BANDUNG, KOMPAS com - Kepala Laboratorium Teknologi Polimer dan Membran ITB yang juga seorang dosen di Institute Teknologi Bandung (ITB) Akhmad Zainal Abidin menilai bahwa sampah bisa membawa manfaat dan menambah nilai ekonomi masyarakat.
Namun, diperlukan pengelolaan sampah yang baik. Untuk itu, pihaknya mencetuskan program Manajemen Sampah Zero (Masaro) yang merupakan konsep pengelolaan dan pengolahan sampah agar bisa menjadi solusi dalam menanggulangi sampah di Indonesia.
"Konsep ini telah terbukti bukan hanya mampu mengatasi masalah sampah, tetapi juga memberikan pendapatan tambahan bagi masyarakat yang terlibat," ucapnya seperti dikutip di laman ITB, Minggu (18/11/2018).
Dosen dari KK Perancangan dan Pengembangan Produk Teknik Kimia Fakultas Teknologi Industri (FTI) ITB itu mengatakan, prinsip yang dilakukan Masaro antara lain pemilahan sampah langsung di sumber, pengolahan sampah di dekat sumber, pelibatan masyarakat, pemerintah, dan industri.
Sebelum tercetus program ini, Laboratorium Teknologi Polimer dan Membran (LTPM) ITB telah melakukan riset pada 2009 mengenai pengolahan sampah plastik menjadi bahan bakar melalui proses pirolisis, yakni proses dekomposisi senyawa organik yang terdapat dalam plastik melalui proses pemanasan katalitik dengan tanpa melibatkan oksigen.
Riset tersebut berhasil dan dapat menghasilkan bahan bakar minyak dengan nilai oktan yang bagus.
"Ada tiga fokus riset yang telah dilakukan oleh LTPM yakni pengolahan sampah menjadi penguat jalan aspal (plastipal), dan kedua menjadi BBM, ketiga dari sampah styrofoam menjadi zat pembersih sulfur untuk solar pertamina.
Skema Industri Masaro
Skema industri pengolahan sampah Masaro sendiri diawali dengan pemilahan sampah oleh masyarakat menjadi beberapa jenis.

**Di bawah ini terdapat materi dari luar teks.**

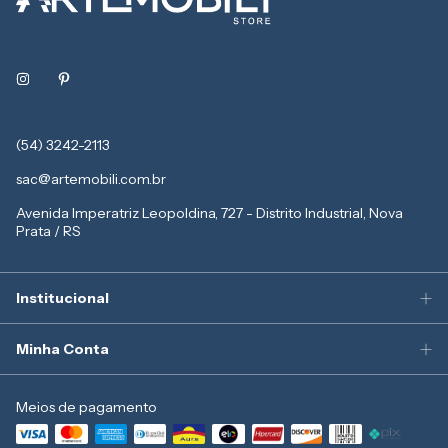
(54) 3242-2113
sac@artemobili.com.br
Avenida Imperatriz Leopoldina, 727 - Distrito Industrial, Nova
Prata / RS
Institucional
Minha Conta
Meios de pagamento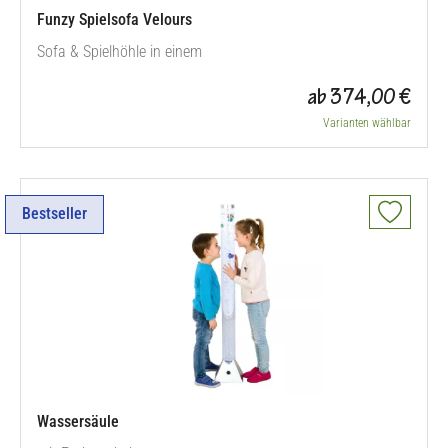
Funzy Spielsofa Velours
Sofa & Spielhöhle in einem
ab 374,00 €
Varianten wählbar
Bestseller
Wassersäule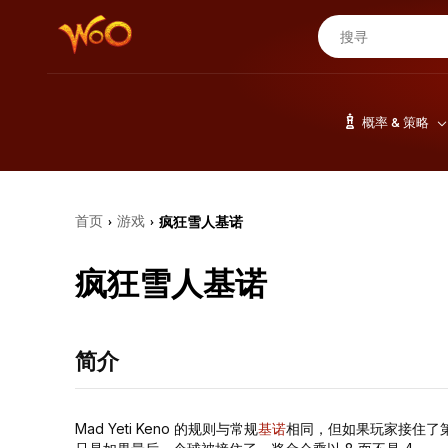
概率 & 策略
首页
游戏
疯狂雪人基诺
›
›
疯狂雪人基诺
简介
Mad Yeti Keno 的规则与常规
基诺
相同，但如果玩家接住了第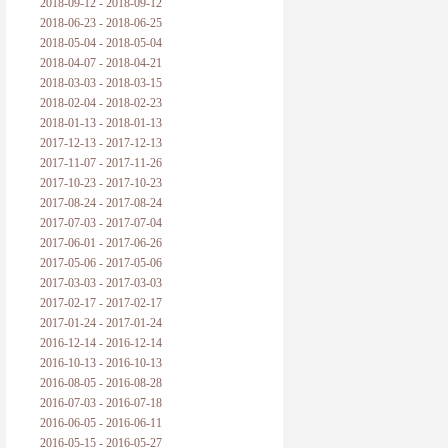
2018-09-12 - 2018-09-12
2018-06-23 - 2018-06-25
2018-05-04 - 2018-05-04
2018-04-07 - 2018-04-21
2018-03-03 - 2018-03-15
2018-02-04 - 2018-02-23
2018-01-13 - 2018-01-13
2017-12-13 - 2017-12-13
2017-11-07 - 2017-11-26
2017-10-23 - 2017-10-23
2017-08-24 - 2017-08-24
2017-07-03 - 2017-07-04
2017-06-01 - 2017-06-26
2017-05-06 - 2017-05-06
2017-03-03 - 2017-03-03
2017-02-17 - 2017-02-17
2017-01-24 - 2017-01-24
2016-12-14 - 2016-12-14
2016-10-13 - 2016-10-13
2016-08-05 - 2016-08-28
2016-07-03 - 2016-07-18
2016-06-05 - 2016-06-11
2016-05-15 - 2016-05-27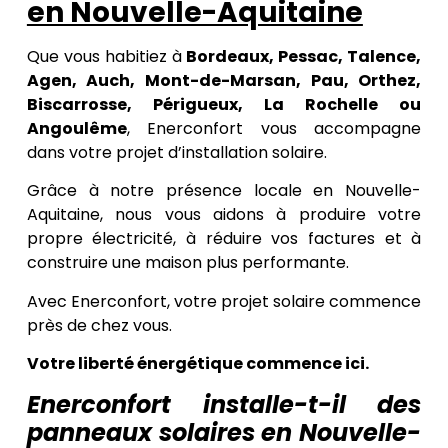
en Nouvelle-Aquitaine
Que vous habitiez à
Bordeaux, Pessac, Talence,
Agen, Auch, Mont-de-Marsan, Pau, Orthez,
Biscarrosse, Périgueux, La Rochelle ou
Angoulême
, Enerconfort vous accompagne
dans votre projet d’installation solaire.
Grâce à notre présence locale en Nouvelle-
Aquitaine, nous vous aidons à produire votre
propre électricité, à réduire vos factures et à
construire une maison plus performante.
Avec Enerconfort, votre projet solaire commence
près de chez vous.
Votre liberté énergétique commence ici.
Enerconfort installe-t-il des
panneaux solaires en Nouvelle-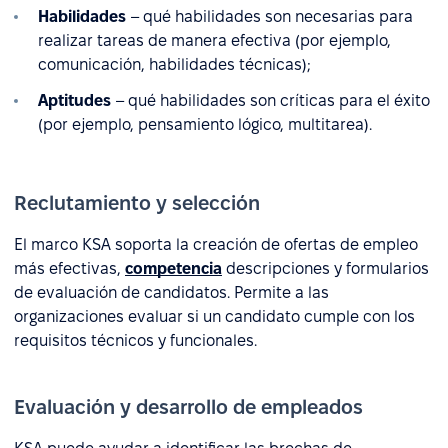
Habilidades
– qué habilidades son necesarias para
realizar tareas de manera efectiva (por ejemplo,
comunicación, habilidades técnicas);
Aptitudes
– qué habilidades son críticas para el éxito
(por ejemplo, pensamiento lógico, multitarea).
Reclutamiento y selección
El marco KSA soporta la creación de ofertas de empleo
más efectivas,
competencia
descripciones y formularios
de evaluación de candidatos. Permite a las
organizaciones evaluar si un candidato cumple con los
requisitos técnicos y funcionales.
Evaluación y desarrollo de empleados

Pertama, sampah membusuk yang dicacah lalu diolah sehingga bisa menghasilkan pupuk organik cair, konsentrat pakan organik cair, dan media tanam dalam polybag.
Kedua, sampah plastik film yang di-shredding terlebih dulu baru diolah dengan alat tertentu hingga menghasilkan BBM dan Plastipal.
Ketiga, sampah daur ulang (plastik kemasan, keras, logam dan kaca) yang dipilah dan di-press sehingga dapat menjadi bahan baku industri kreatif dan industri daur ulang yang mengolah kembali plastik, logam, kertas dan gelas yang sudah terpilah.
Terakhir, untuk sampah bakar dipilah dulu menjadi sampah bakar non B2 atau tidak mengandung bahan berbahaya dan sampah bakar B2.
Sampah bakar non B2 menjadi bahan bakar unit produksi BBM dan abu hasil pembakarannya menjadi bahan media tanam. Sementara itu, sampah bakar B2 bisa diinsenerasi di insinetator spesial B2 (yang seyogyanya dilakukan oleh Pemda setempat).
Hal terpenting dari Masaro adalah kemampuannya untuk mengolah seluruh sampah dan menjadikannya produk yang memiliki manfaat dan nilai ekonomis yang tinggi.
Beberapa contoh adalah pengolahan sampah plastik kresek dan bungkus makanan menjadi bahan bakar minyak pengganti minyak tanah dan penguat jalan aspal, serta pengolahan satu kilogram sampah yang membusuk menjadi 10 liter pupuk ataupakan organik cair yang dapat dimanfaatkan masyarakat untuk sawah 1 hektar dari awal sampai panen.
"Melalui skema ini, sampah betul-betul menjadi zero," kata Akhmad.
Sejauh ini, konsep Masaro sudah diterapkan di Indramayu, Cilegon, dan Cirebon dengan berkolaborasi antara pemerintah dan industri.
Konsep ini tidak hanya menghasilkan niai ekonomi baru dari sampah, tetapi juga berpotensi menghemat anggaran dalam pengolahan sampah karena dapat mengurangi kebutuhan akan TPS dan TPA.